Design and utilization of the colorectal and pancreatic neoplasm virtual biorepository: An early detection research network initiative

J Pathol Inform. 2010 Oct 1:1:22. doi: 10.4103/2153-3539.70831.

Abstract

Background: The Early Detection Research Network (EDRN) colorectal and pancreatic neoplasm virtual biorepository is a bioinformatics-driven system that provides high-quality clinicopathology-rich information for clinical biospecimens. This NCI-sponsored EDRN resource supports translational cancer research. The information model of this biorepository is based on three components: (a) development of common data elements (CDE), (b) a robust data entry tool and (c) comprehensive data query tools.

Methods: The aim of the EDRN initiative is to develop and sustain a virtual biorepository for support of translational research. High-quality biospecimens were accrued and annotated with pertinent clinical, epidemiologic, molecular and genomic information. A user-friendly annotation tool and query tool was developed for this purpose. The various components of this annotation tool include: CDEs are developed from the College of American Pathologists (CAP) Cancer Checklists and North American Association of Central Cancer Registries (NAACR) standards. The CDEs provides semantic and syntactic interoperability of the data sets by describing them in the form of metadata or data descriptor. The data entry tool is a portable and flexible Oracle-based data entry application, which is an easily mastered, web-based tool. The data query tool facilitates investigators to search deidentified information within the warehouse through a "point and click" interface thus enabling only the selected data elements to be essentially copied into a data mart using a dimensional-modeled structure from the warehouse's relational structure.

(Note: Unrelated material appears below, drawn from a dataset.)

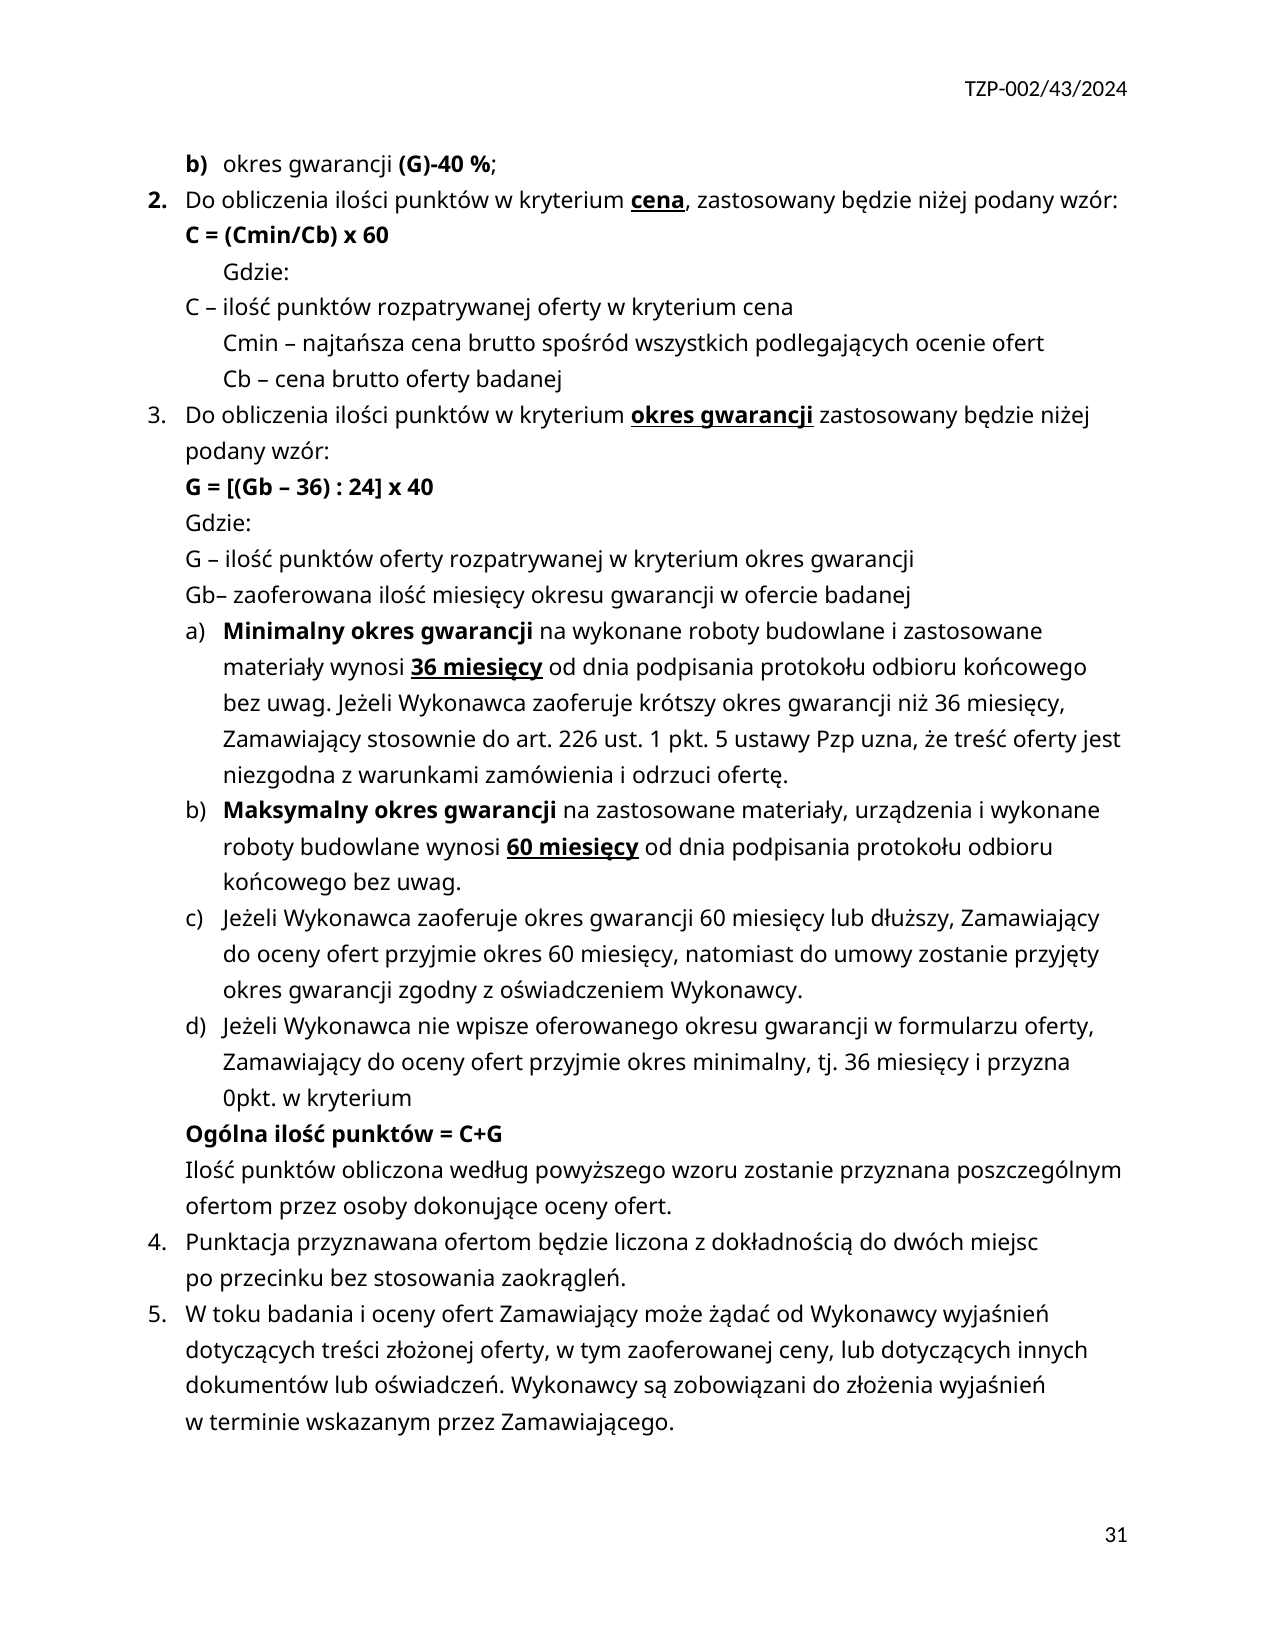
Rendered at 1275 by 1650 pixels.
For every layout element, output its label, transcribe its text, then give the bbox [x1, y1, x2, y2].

Results: The EDRN Colorectal and Pancreatic Neoplasm Virtual Biorepository database contains multimodal datasets that are available to investigators via a web-based query tool. At present, the database holds 2,405 cases and 2,068 tumor accessions. The data disclosure is strictly regulated by user's authorization. The high-quality and well-characterized biospecimens have been used in different translational science research projects as well as to further various epidemiologic and genomics studies.

Conclusions: The EDRN Colorectal and Pancreatic Neoplasm Virtual Biorepository with a tangible translational biomedical informatics infrastructure facilitates translational research. The data query tool acts as a central source and provides a mechanism for researchers to efficiently query clinically annotated datasets and biospecimens that are pertinent to their research areas. The tool ensures patient health information protection by disclosing only deidentified data with Institutional Review Board and Health Insurance Portability and Accountability Act protocols.

Keywords: Colorectal and pancreatic neoplasm; tissue banking informatics.